Monday, Jun. 16, 1952
Present for the Vatican
In a small auditorium of Rome's Pontifical Institute of Christian Archaeology, New York's Cardinal Spellman stood last week before 200 assembled notables to dedicate an impressive gift. Everyone on hand knew the value of the 100,000 photographs and 500,000 duplicate catalogue cards that had come from the U.S. "It is," said one Vatican scholar, "just as if an encyclopedia had never existed before, and the first encyclopedia had just been issued." The gift the cardinal was presenting: a complete copy of Princeton's massive Index of Christian Art.
The original index, still at Princeton, was begun back in 1917, when Charles Rufus Morey, assistant professor of art and archaeology, started searching for a way to make a permanent record of Christian art. This seemed a hopelessly ambitious scheme, for it meant listing every published example of early Christian art, describing it, compiling opinions on its date and meaning, and finally cataloguing it with a photograph. Scholars felt the need for such an index, but, says Professor Morey, "only we were fools enough to get on with it."
A kindly, dedicated man, Morey at first limited himself to the first seven centuries of the Christian era. Later, he decided to include works of art up to 1200, finally raised his sights to 1400. The index not only had to cover every illustration--sculpture, frescoes, paintings, coins, medals, tapestries--inspired by the Bible, but also those based on the lives of the saints, the writings of the church fathers, and the history of the church.
In spite of its 500,000 cards, the index is still not complete. In one day, a staff member may have to catalogue an 6th century statue, a 6th century painting, a 9th century illuminated manuscript, a 4th century funeral slab. He may have to catalogue each work in several different ways--by character, by scene (e.g., Christ teaching), by object (e.g., Solomon's Temple).
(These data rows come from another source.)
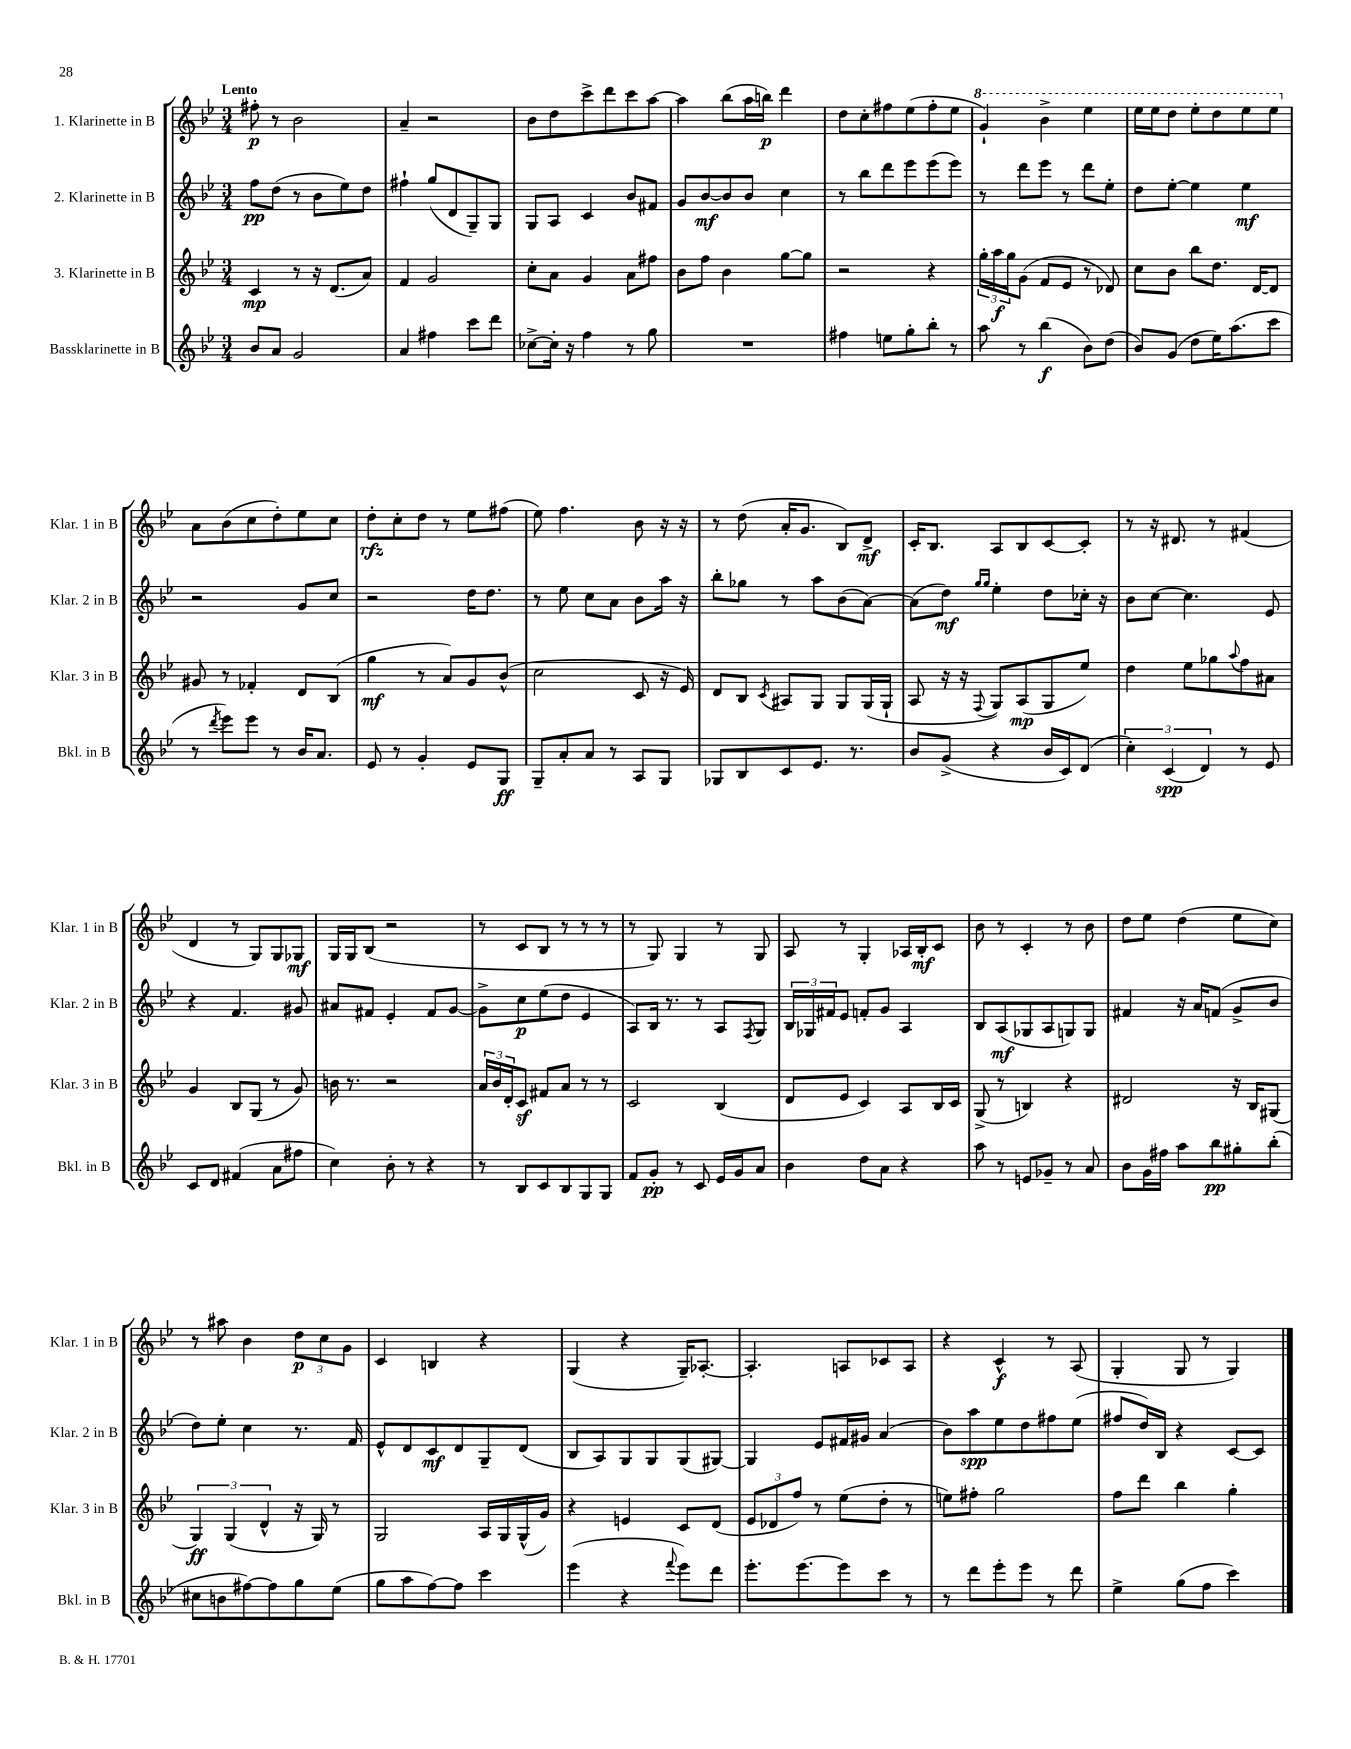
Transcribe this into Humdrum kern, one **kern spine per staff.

**kern	**dynam	**kern	**dynam	**kern	**dynam	**kern	**dynam
*part4	*part4	*part3	*part3	*part2	*part2	*part1	*part1
*staff4	*staff4	*staff3	*staff3	*staff2	*staff2	*staff1	*staff1
*I"Bassklarinette in B	*	*I"3. Klarinette in B	*	*I"2. Klarinette in B	*	*I"1. Klarinette in B	*
*I'Bkl. in B	*	*I'Klar. 3 in B	*	*I'Klar. 2 in B	*	*I'Klar. 1 in B	*
*clefG2	*	*clefG2	*	*clefG2	*	*clefG2	*
*k[b-e-]	*	*k[b-e-]	*	*k[b-e-]	*	*k[b-e-]	*
*M3/4	*	*M3/4	*	*M3/4	*	*M3/4	*
=1	=1	=1	=1	=1	=1	=1	=1
!	!	!	!	!	!	!LO:TX:a:B:t=Lento	!
8b-/L	.	4c/	mp	8ff\L	pp	8ff#X'\	p
8a/J	.	.	.	(8dd\J	.	8r	.
2g/	.	8r	.	8r	.	2b-\	.
.	.	16r	.	8b-\L	.	.	.
.	.	(8.d/L	.	.	.	.	.
.	.	.	.	8ee-\)	.	.	.
.	.	8a/J)	.	8dd\J	.	.	.
=2	=2	=2	=2	=2	=2	=2	=2
4a/	.	4f/	.	4ff#X`\	.	4a~/	.
4ff#X\	.	2g/	.	(8gg/L	.	2r	.
.	.	.	.	8d/	.	.	.
8ccc\L	.	.	.	8G~/)	.	.	.
8ddd\J	.	.	.	8G/J	.	.	.
=3	=3	=3	=3	=3	=3	=3	=3
[8cc-X^\L	.	8cc'\L	.	8G/L	.	8b-\L	.
16cc-'\Jk]	.	8a\J	.	8A/J	.	8dd\	.
16r	.	.	.	.	.	.	.
4ff\	.	4g/	.	4c/	.	8ccc^\	.
.	.	.	.	.	.	8ddd\	.
8r	.	8a\L	.	8b-/L	.	8ccc\	.
8gg\	.	8ff#X\J	.	8f#X/J	.	[8aa\J	.
=4	=4	=4	=4	=4	=4	=4	=4
2.r	.	8b-\L	.	8g/L	.	4aa\]	.
.	.	8ff\J	.	[8b-/	mf	.	.
.	.	4b-\	.	8b-/]	.	(8bb-\L	.
.	.	.	.	8b-/J	.	16aa\L	.
.	.	.	.	.	.	16bbn\JJ)	p
.	.	[8gg\L	.	4cc\	.	4ddd\	.
.	.	8gg\J]	.	.	.	.	.
=5	=5	=5	=5	=5	=5	=5	=5
4ff#X\	.	2r	.	8r	.	8dd\L	.
.	.	.	.	8bb-\L	.	8cc'\	.
8een\L	.	.	.	8ddd\	.	8ff#X\	.
8gg'\	.	.	.	8eee-\	.	(8ee-\	.
8bb-'\J	.	4r	.	(8eee-\	.	8ff#'\	.
8r	.	.	.	8eee-\J)	.	8ee-\J	.
=6	=6	=6	=6	=6	=6	=6	=6
*	*	*	*	*	*	*8va	*
8aa\	.	24gg'\LL	.	8r	.	4gg`/)	.
.	.	24aa\	f	.	.	.	.
.	.	24gg\J	.	.	.	.	.
8r	.	(8g\J	.	8ddd\L	.	.	.
(4bb-\	f	8f/L	.	8eee-\J	.	4bb-^\	.
.	.	8e-/J	.	8r	.	.	.
8b-\L)	.	8r	.	8ddd\L	.	4eee-\	.
(8dd\J	.	8d-X/)	.	8ee-'\J	.	.	.
=7	=7	=7	=7	=7	=7	=7	=7
8b-/L)	.	8cc\L	.	8dd\L	.	16eee-\LL	.
.	.	.	.	.	.	16eee-\J	.
(8g/J	.	8b-\J	.	[8ee-'\J	.	8ddd\J	.
8dd\L	.	8bb-\L	.	4ee-\]	.	8eee-'\L	.
16ee-\K)	.	8.dd\J	.	.	.	8ddd\	.
(8.aa\	.	.	.	.	.	.	.
.	.	.	.	4ee-\	mf	8eee-\	.
.	.	[16d/KL	.	.	.	.	.
8ccc\J	.	8d/J]	.	.	.	8eee-\J	.
!!LO:LB:g=z
=8	=8	=8	=8	=8	=8	=8	=8
*	*	*	*	*	*	*X8va	*
8r	.	8g#X/	.	2r	.	8a\L	.
8qddd/	.	.	.	.	.	.	.
8eee-\L)	.	8r	.	.	.	(8b-\	.
8eee-\J	.	4f-X'/	.	.	.	8cc\	.
8r	.	.	.	.	.	8dd'\)	.
16b-/KL	.	8d/L	.	8g/L	.	8ee-\	.
8.a/J	.	.	.	.	.	.	.
.	.	(8B-/J	.	8cc/J	.	8cc\J	.
=9	=9	=9	=9	=9	=9	=9	=9
8e-/	.	4gg\	mf	2r	.	8dd'\L	rfz
8r	.	.	.	.	.	8cc'\	.
4g'/	.	8r	.	.	.	8dd\J	.
.	.	8a/L)	.	.	.	8r	.
8e-/L	.	8g/	.	16dd\KL	.	8ee-\L	.
.	.	.	.	8.dd\J	.	.	.
8G/J	ff	(8b-^^/J	.	.	.	(8ff#X\J	.
=10	=10	=10	=10	=10	=10	=10	=10
8G~/L	.	2cc\	.	8r	.	8ee-\)	.
8a'/	.	.	.	8ee-\	.	4.ff\	.
8a/J	.	.	.	8cc\L	.	.	.
8r	.	.	.	8a\J	.	.	.
8A/L	.	8c/	.	8b-\L	.	8b-\	.
8G/J	.	16r	.	16aa\Jk	.	16r	.
.	.	16e-/)	.	16r	.	16r	.
=11	=11	=11	=11	=11	=11	=11	=11
8G-X/L	.	8d/L	.	8bb-'\L	.	8r	.
8B-/	.	8B-/J	.	8gg-X\J	.	(8dd\	.
.	.	8qc/	.	.	.	.	.
8c/	.	8A#X/L	.	8r	.	16a'/KL	.
.	.	.	.	.	.	8.g/J	.
8.e-/J	.	8G/J	.	8aa\L	.	.	.
.	.	8G/L	.	(8b-\	.	8B-/L)	.
8.r	.	.	.	.	.	.	.
.	.	(16G/L	.	[8a\J)	.	8d^/J	mf
.	.	16G`/JJ	.	.	.	.	.
=12	=12	=12	=12	=12	=12	=12	=12
8b-/L	.	8A/	.	(8a\L]	.	16c'/KL	.
.	.	.	.	.	.	8.B-/J	.
(8g^/J	.	16r	.	8dd\J)	mf	.	.
.	.	16r	.	.	.	.	.
.	.	.	.	16qqgg/LL	.	.	.
.	.	8qqF/	.	16qqgg/JJ	.	.	.
4r	.	8G/L)	.	4ee-'\	.	8A/L	.
.	.	(8A/	mp	.	.	8B-/	.
16b-/LL	.	8G/	.	8dd\L	.	[8c/	.
16c/J)	.	.	.	.	.	.	.
(8d/J	.	8ee-/J)	.	16cc-X'\Jk	.	8c'/J]	.
.	.	.	.	16r	.	.	.
=13	=13	=13	=13	=13	=13	=13	=13
6cc'\)	.	4dd\	.	8b-\L	.	8r	.
.	.	.	.	[8cc\J	.	16r	.
(6c/	spp	.	.	.	.	.	.
.	.	.	.	.	.	8.d#X/	.
.	.	8ee-\L	.	4.cc\]	.	.	.
6d/)	.	.	.	.	.	.	.
.	.	8gg-X\	.	.	.	8r	.
.	.	8qqaa/	.	.	.	.	.
8r	.	8ff\	.	.	.	(4f#X/	.
8e-/	.	8a#X\J	.	8e-/	.	.	.
!!LO:LB:g=z
=14	=14	=14	=14	=14	=14	=14	=14
8c/L	.	4g/	.	4r	.	4d/	.
8d/J	.	.	.	.	.	.	.
(4f#X/	.	8B-/L	.	4.f/	.	8r	.
.	.	(8G/J	.	.	.	8G/L)	.
8a\L	.	8r	.	.	.	8G/	.
8ff#X\J	.	8g/)	.	8g#X/	.	8G-X/J	mf
=15	=15	=15	=15	=15	=15	=15	=15
4cc\)	.	16bn\	.	8a#X/L	.	16G/LL	.
.	.	8.r	.	.	.	16G/J	.
.	.	.	.	8f#X/J	.	(8B-/J	.
8b-'\	.	2r	.	4e-'/	.	2r	.
8r	.	.	.	.	.	.	.
4r	.	.	.	8f#/L	.	.	.
.	.	.	.	[8g/J	.	.	.
=16	=16	=16	=16	=16	=16	=16	=16
8r	.	24a/LL	.	8g^\L]	.	8r	.
.	.	24b-/	.	.	.	.	.
.	.	24d'/J	.	.	.	.	.
8B-/L	.	8cz/J	.	8cc\	p	8c/L	.
8c/	.	8f#X/L	.	(8ee-\	.	8B-/J	.
8B-/	.	8a/J	.	8dd\J	.	8r	.
8G/	.	8r	.	4e-/	.	8r	.
8G/J	.	8r	.	.	.	8r	.
=17	=17	=17	=17	=17	=17	=17	=17
8f/L	.	2c/	.	8A/L)	.	8r	.
8g'/J	pp	.	.	16B-/Jk	.	8G/)	.
.	.	.	.	8.r	.	.	.
8r	.	.	.	.	.	4G/	.
8c/	.	.	.	8r	.	.	.
16e-/LL	.	(4B-/	.	8A/L	.	8r	.
16g/J	.	.	.	.	.	.	.
.	.	.	.	8qF/	.	.	.
8a/J	.	.	.	8G/J	.	8G/	.
=18	=18	=18	=18	=18	=18	=18	=18
4b-\	.	8d/L	.	24B-/LL	.	8A/	.
.	.	.	.	24G-X/	.	.	.
.	.	.	.	24f#X/J	.	.	.
.	.	8e-/J	.	8e-/J	.	8r	.
8dd\L	.	4c/)	.	8fn'/L	.	4G'/	.
8a\J	.	.	.	8g/J	.	.	.
4r	.	8A/L	.	4A/	.	16A-X/LL	.
.	.	.	.	.	.	16B-'/J	mf
.	.	16B-/L	.	.	.	8c/J	.
.	.	16c/JJ	.	.	.	.	.
=19	=19	=19	=19	=19	=19	=19	=19
8aa\	.	(8G^/	.	8B-/L	.	8b-\	.
8r	.	8r	.	(8A/	mf	8r	.
8en/L	.	4Bn/)	.	8G-X/	.	4c'/	.
8g-X~/J	.	.	.	8A/	.	.	.
8r	.	4r	.	8Gn/)	.	8r	.
8a/	.	.	.	8G/J	.	8b-\	.
=20	=20	=20	=20	=20	=20	=20	=20
8b-\L	.	2d#X/	.	4f#X/	.	8dd\L	.
16g\L	.	.	.	.	.	8ee-\J	.
16ff#X\JJ	.	.	.	.	.	.	.
8aa\L	.	.	.	16r	.	(4dd\	.
.	.	.	.	16a/KL	.	.	.
8bb-\	pp	.	.	(8fn/J	.	.	.
8gg#X'\	.	16r	.	8g^/L	.	8ee-\L	.
.	.	16B-/KL	.	.	.	.	.
(8bb-'\J	.	(8G#X/J	.	8b-/J	.	8cc\J)	.
!!LO:LB:g=z
=21	=21	=21	=21	=21	=21	=21	=21
8cc#X\L	.	6G/)	ff	8dd\L)	.	8r	.
8bn\	.	.	.	8ee-'\J	.	8aa#X\	.
.	.	(6G/	.	.	.	.	.
[8ff#X\)	.	.	.	4cc\	.	4b-\	.
.	.	6d^^/	.	.	.	.	.
8ff#\]	.	.	.	.	.	.	.
8gg\	.	16r	.	8.r	.	12dd\L	p
.	.	16G/)	.	.	.	.	.
.	.	.	.	.	.	12cc\	.
(8ee-\J	.	8r	.	.	.	.	.
.	.	.	.	.	.	12g\J	.
.	.	.	.	16f/	.	.	.
=22	=22	=22	=22	=22	=22	=22	=22
8gg\L	.	2G/	.	8e-^^/L	.	4c/	.
8aa\	.	.	.	8d/	.	.	.
[8ff\)	.	.	.	8c/	mf	4Bn/	.
8ff\J]	.	.	.	8d/	.	.	.
4ccc\	.	16A/LL	.	8G~/	.	4r	.
.	.	16G/	.	.	.	.	.
.	.	(16G^^/	.	(8d/J	.	.	.
.	.	16g/JJ)	.	.	.	.	.
=23	=23	=23	=23	=23	=23	=23	=23
(4eee-\	.	4r	.	8B-/L	.	(4G/	.
.	.	.	.	8A/)	.	.	.
4r	.	4en/	.	8G/	.	4r	.
.	.	.	.	8G/	.	.	.
8qqfff/	.	.	.	.	.	.	.
8eee-\L)	.	8c/L	.	(8G/	.	16G~/KL)	.
.	.	.	.	.	.	[8.A-X'/J	.
8ddd\J	.	(8d/J	.	[8G#X/J)	.	.	.
=24	=24	=24	=24	=24	=24	=24	=24
8.eee-'\L	.	12e-/L	.	4G#/]	.	4.A-'/]	.
.	.	12d-X/	.	.	.	.	.
.	.	12ff/J)	.	.	.	.	.
[8.eee-\	.	.	.	.	.	.	.
.	.	8r	.	8e-/L	.	.	.
8eee-\]	.	(8ee-\L	.	16f#X/L	.	8An/L	.
.	.	.	.	16g#X/JJ	.	.	.
8ccc\J	.	8dd'\J	.	(4a/	.	8c-X/	.
8r	.	8r	.	.	.	8A/J	.
=25	=25	=25	=25	=25	=25	=25	=25
8r	.	8een\L)	.	8b-\L)	.	4r	.
8ddd\L	.	8ff#X'\J	.	8aa\	spp	.	.
8eee-'\	.	2gg\	.	8ee-\	.	4c^^/	f
8eee-\J	.	.	.	8dd\	.	.	.
8r	.	.	.	8ff#X\	.	8r	.
8ddd\	.	.	.	(8ee-\J	.	(8A/	.
=26	=26	=26	=26	=26	=26	=26	=26
4ee-^\	.	8ff\L	.	8ff#X/L	.	4G'/	.
.	.	8ddd\J	.	16dd/L)	.	.	.
.	.	.	.	16B-/JJ	.	.	.
(8gg\L	.	4bb-\	.	4r	.	8G/	.
8ff\J	.	.	.	.	.	8r	.
4ccc\)	.	4gg'\	.	[8c/L	.	4G/)	.
.	.	.	.	8c/J]	.	.	.
==	==	==	==	==	==	==	==
*-	*-	*-	*-	*-	*-	*-	*-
Finally, he has to enter his information on one of 16 different types of cards--grey for textiles, brown for leather, white for sculpture, etc.
After 35 years, Professor Emeritus Morey, now 74, has come close to realizing an old dream: giving scholars a chance to see all the examples of art on any particular subject almost at a glance. Where-ever complete copies of the index exist--at Princeton, and at Dumbarton Oaks--U.S. scholars have been able to do in one day research that would once have taken months. Now, with a third copy safely installed in Rome through funds raised by Cardinal Spellman, European scholars are at last able to do the same.